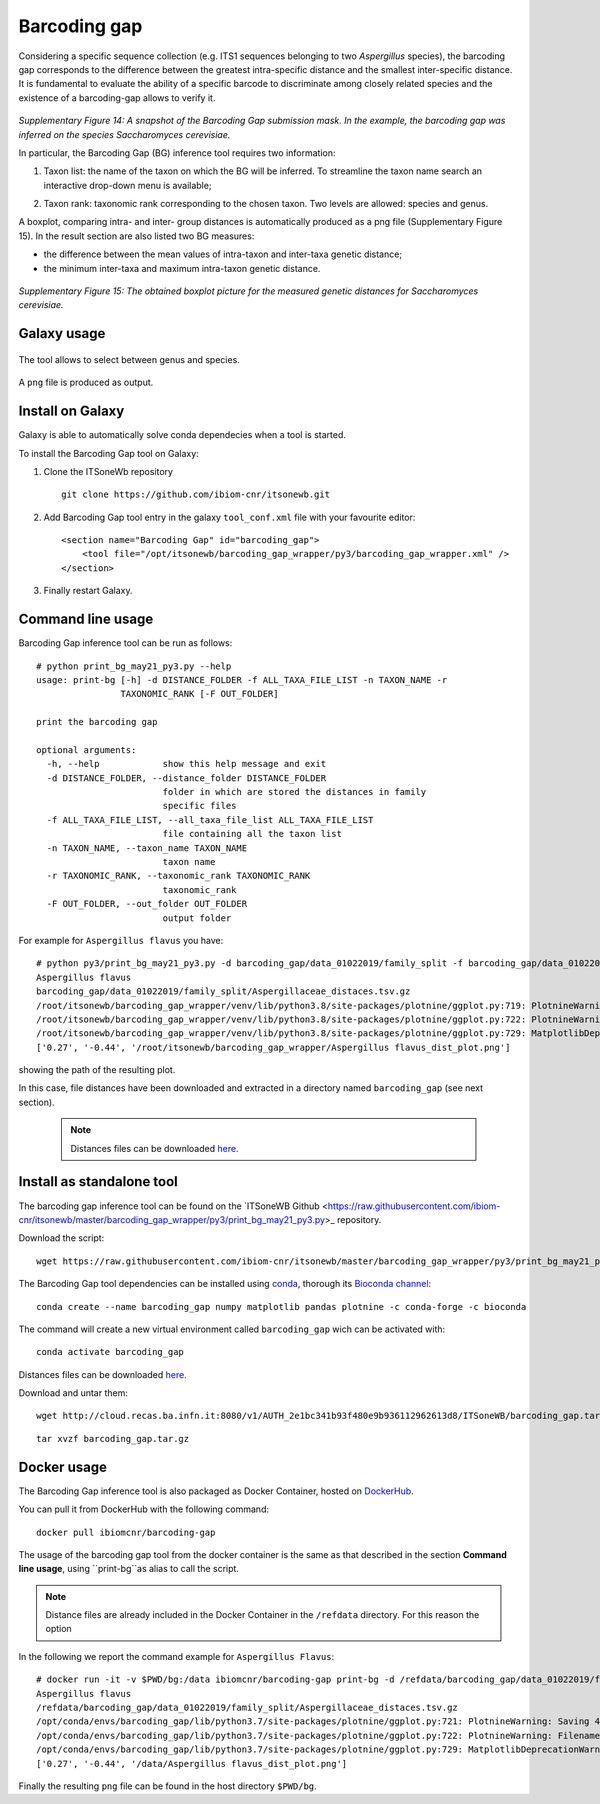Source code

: Barcoding gap
=============

Considering a specific sequence collection (e.g. ITS1 sequences belonging to two *Aspergillus* species), the barcoding gap corresponds to the difference between the greatest intra-specific distance and the smallest inter-specific distance. It is fundamental to evaluate the ability of a specific barcode to discriminate among closely related species and the existence of a barcoding-gap allows to verify it.

.. figure:: /_static/img/intro/image13.jpg
   :scale: 30 %
   :align: center

*Supplementary Figure 14: A snapshot of the Barcoding Gap submission mask. In the example, the barcoding gap was inferred on the species Saccharomyces cerevisiae.*

In particular, the Barcoding Gap (BG) inference tool requires two information:

#.  Taxon list: the name of the taxon on which the BG will be inferred. To streamline the taxon name search an interactive drop-down menu is available;

2.  Taxon rank: taxonomic rank corresponding to the chosen taxon. Two levels are allowed: species and genus. 

A boxplot, comparing intra- and inter- group distances is automatically produced as a png file (Supplementary Figure 15). In the result section are also listed two BG measures:

- the difference between the mean values of intra-taxon and inter-taxa genetic distance;

- the minimum inter-taxa and maximum intra-taxon genetic distance.

.. figure:: /_static/img/intro/image14.png
   :scale: 30 %
   :align: center

*Supplementary Figure 15: The obtained boxplot picture for the measured genetic distances for Saccharomyces cerevisiae.*

Galaxy usage
------------

.. figure:: /_static/img/barcoding_gap_inference/barcoding_gap_home.png
   :scale: 30 %
   :align: center

The tool allows to select between genus and species.

.. figure:: /_static/img/barcoding_gap_inference/barcoding_gap_select.png
   :scale: 30 %
   :align: center

A ``png`` file is produced as output.

.. figure:: /_static/img/barcoding_gap_inference/barcoding_gap_output.png
   :scale: 30 %
   :align: center

Install on Galaxy
-----------------

Galaxy is able to automatically solve conda dependecies when a tool is started.

To install the Barcoding Gap tool on Galaxy:

#. Clone the ITSoneWb repository

   ::

     git clone https://github.com/ibiom-cnr/itsonewb.git

#. Add Barcoding Gap tool entry in the galaxy ``tool_conf.xml`` file with your favourite editor:

   ::

     <section name="Barcoding Gap" id="barcoding_gap">
         <tool file="/opt/itsonewb/barcoding_gap_wrapper/py3/barcoding_gap_wrapper.xml" />
     </section>

#. Finally restart Galaxy.

Command line usage
------------------

Barcoding Gap inference tool can be run as follows:

::

  # python print_bg_may21_py3.py --help
  usage: print-bg [-h] -d DISTANCE_FOLDER -f ALL_TAXA_FILE_LIST -n TAXON_NAME -r
                  TAXONOMIC_RANK [-F OUT_FOLDER]

  print the barcoding gap

  optional arguments:
    -h, --help            show this help message and exit
    -d DISTANCE_FOLDER, --distance_folder DISTANCE_FOLDER
                          folder in which are stored the distances in family
                          specific files
    -f ALL_TAXA_FILE_LIST, --all_taxa_file_list ALL_TAXA_FILE_LIST
                          file containing all the taxon list
    -n TAXON_NAME, --taxon_name TAXON_NAME
                          taxon name
    -r TAXONOMIC_RANK, --taxonomic_rank TAXONOMIC_RANK
                          taxonomic_rank
    -F OUT_FOLDER, --out_folder OUT_FOLDER
                          output folder


For example for ``Aspergillus flavus`` you have:

::

  # python py3/print_bg_may21_py3.py -d barcoding_gap/data_01022019/family_split -f barcoding_gap/data_01022019/all_taxon_list_and_families.csv -n "Aspergillus flavus" -r species
  Aspergillus flavus
  barcoding_gap/data_01022019/family_split/Aspergillaceae_distaces.tsv.gz
  /root/itsonewb/barcoding_gap_wrapper/venv/lib/python3.8/site-packages/plotnine/ggplot.py:719: PlotnineWarning: Saving 4 x 4 in image.
  /root/itsonewb/barcoding_gap_wrapper/venv/lib/python3.8/site-packages/plotnine/ggplot.py:722: PlotnineWarning: Filename:    /root/itsonewb/barcoding_gap_wrapper/Aspergillus flavus_dist_plot.png
  /root/itsonewb/barcoding_gap_wrapper/venv/lib/python3.8/site-packages/plotnine/ggplot.py:729: MatplotlibDeprecationWarning: savefig() got   unexpected keyword argument "device" which is no longer supported as of 3.3 and will become an error two minor releases later
  ['0.27', '-0.44', '/root/itsonewb/barcoding_gap_wrapper/Aspergillus flavus_dist_plot.png']  

showing the path of the resulting plot.

In this case, file distances have been downloaded and extracted in a directory named ``barcoding_gap`` (see next section).

 .. note::

   Distances files can be downloaded `here <http://cloud.recas.ba.infn.it:8080/v1/AUTH_2e1bc341b93f480e9b936112962613d8/ITSoneWB/barcoding_gap.tar.gz>`_.

Install as standalone tool
--------------------------

The barcoding gap inference tool can be found on the `ITSoneWB Github <https://raw.githubusercontent.com/ibiom-cnr/itsonewb/master/barcoding_gap_wrapper/py3/print_bg_may21_py3.py>_ repository.

Download the script:

::

  wget https://raw.githubusercontent.com/ibiom-cnr/itsonewb/master/barcoding_gap_wrapper/py3/print_bg_may21_py3.py

The Barcoding Gap tool dependencies can be installed using `conda <https://docs.conda.io/en/latest/miniconda.html>`_, thorough its `Bioconda channel <https://bioconda.github.io/>`_:

::

  conda create --name barcoding_gap numpy matplotlib pandas plotnine -c conda-forge -c bioconda
  
The command will create a new virtual environment called ``barcoding_gap`` wich can be activated with:

::

  conda activate barcoding_gap
  
Distances files can be downloaded `here <http://cloud.recas.ba.infn.it:8080/v1/AUTH_2e1bc341b93f480e9b936112962613d8/ITSoneWB/barcoding_gap.tar.gz>`_.

Download and untar them:

::

  wget http://cloud.recas.ba.infn.it:8080/v1/AUTH_2e1bc341b93f480e9b936112962613d8/ITSoneWB/barcoding_gap.tar.gz

::

  tar xvzf barcoding_gap.tar.gz

Docker usage
------------

The Barcoding Gap inference tool is also packaged as Docker Container, hosted on `DockerHub <https://hub.docker.com/r/ibiomcnr/barcoding-gap>`_.

You can pull it from DockerHub with the following command:

::

  docker pull ibiomcnr/barcoding-gap

The usage of the barcoding gap tool from the docker container is the same as that described in the section **Command line usage**, using ``print-bg``as alias to call the script.

.. note::

   Distance files are already included in the Docker Container in the ``/refdata`` directory. For this reason the option 

In the following we report the command example for ``Aspergillus Flavus``:

::

  # docker run -it -v $PWD/bg:/data ibiomcnr/barcoding-gap print-bg -d /refdata/barcoding_gap/data_01022019/family_split -f /refdata/barcoding_gap/data_01022019/all_taxon_list_and_families.csv -n "Aspergillus flavus" -r species -F /data
  Aspergillus flavus
  /refdata/barcoding_gap/data_01022019/family_split/Aspergillaceae_distaces.tsv.gz
  /opt/conda/envs/barcoding_gap/lib/python3.7/site-packages/plotnine/ggplot.py:721: PlotnineWarning: Saving 4 x 4 in image.
  /opt/conda/envs/barcoding_gap/lib/python3.7/site-packages/plotnine/ggplot.py:722: PlotnineWarning: Filename: /data/Aspergillus flavus_dist_plot.png
  /opt/conda/envs/barcoding_gap/lib/python3.7/site-packages/plotnine/ggplot.py:729: MatplotlibDeprecationWarning: savefig() got unexpected keyword argument "device" which is no longer supported as of 3.3 and will become an error two minor releases later
  ['0.27', '-0.44', '/data/Aspergillus flavus_dist_plot.png']

Finally the resulting ``png`` file can be found in the host directory ``$PWD/bg``.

• • • • •

Task item
For each line of the entries that contains the word "repository", make a copy.

Exercise output
#. Clone the ITSoneWb repository
The barcoding gap inference tool can be found on the `ITSoneWB Github <https://raw.githubusercontent.com/ibiom-cnr/itsonewb/master/barcoding_gap_wrapper/py3/print_bg_may21_py3.py>_ repository.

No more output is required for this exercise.